Plotted data images

......

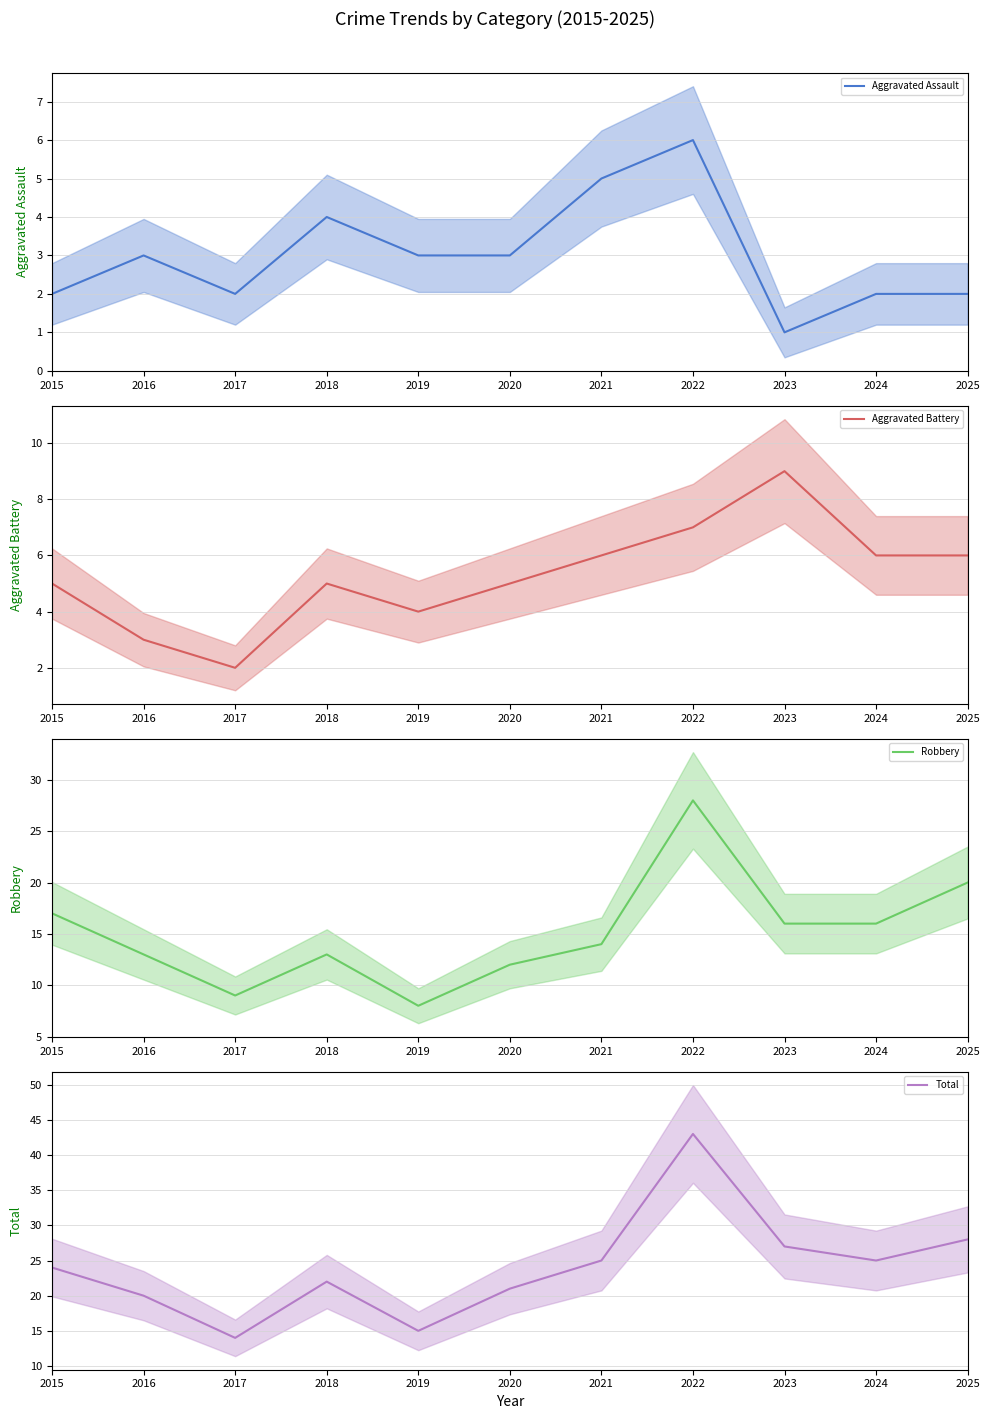

At how many categories does at least one series exceed 23?

6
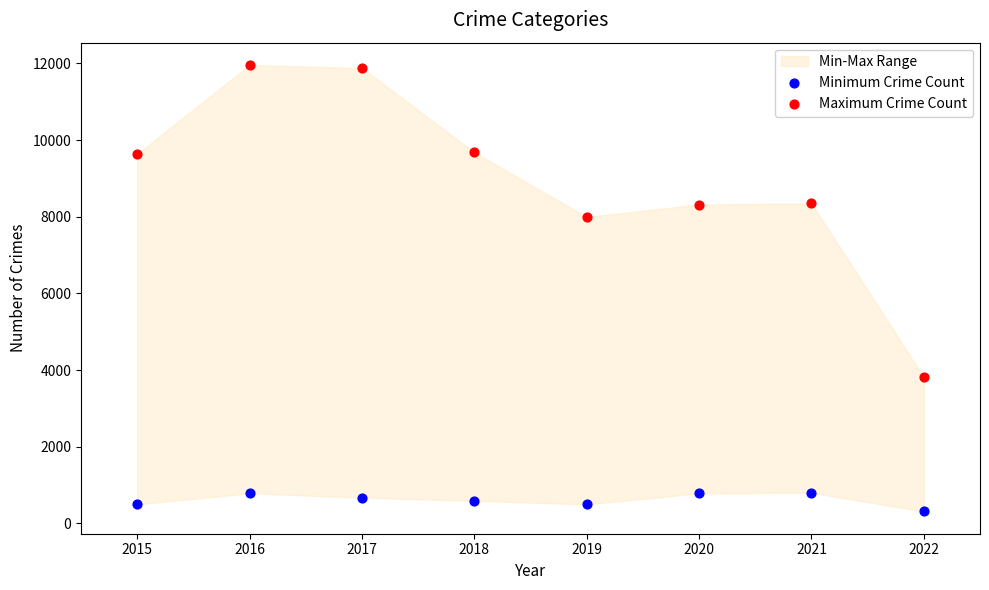

Across all data points, what is the range of X values (max minus min)?

7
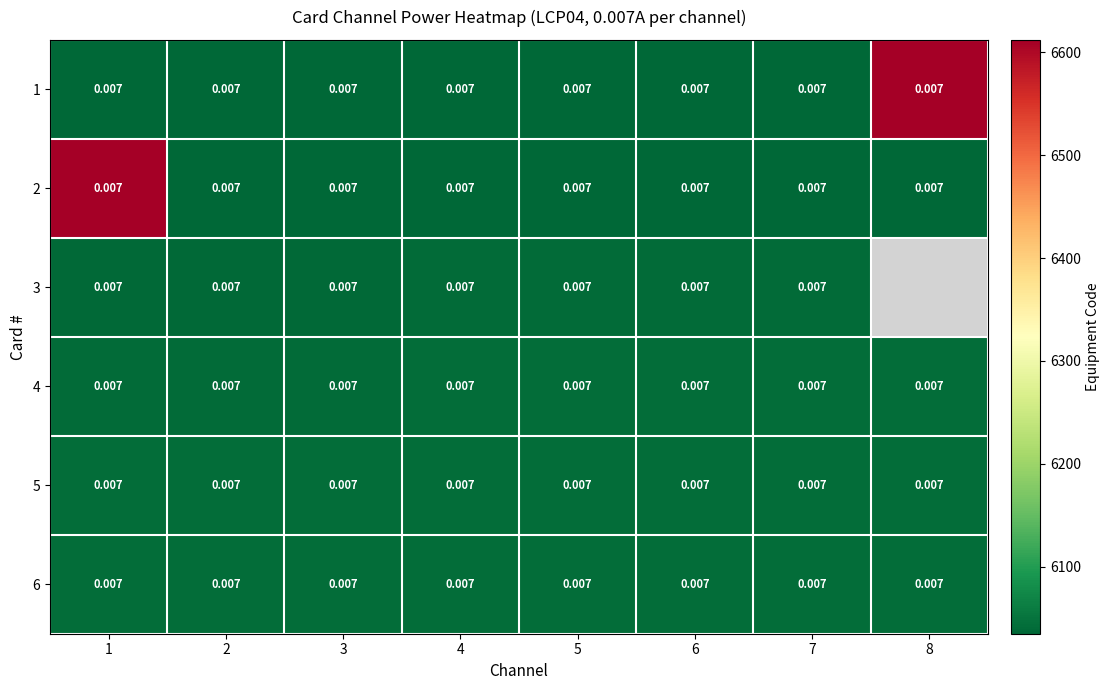

At which label does 6 reach its minimum?

1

......

Request :: Convert the listing, from the line containing "Across all data" through the end, into a Markdown table with the columns Row and Line, omitting blank lines and leaving out the pictures.

Exercise answer ::
| Row | Line |
|---|---|
| 1 | Across all data points, what is the range of X values (max minus min)? |
| 2 | 7 |
| 3 | At which label does 6 reach its minimum? |
| 4 | 1 |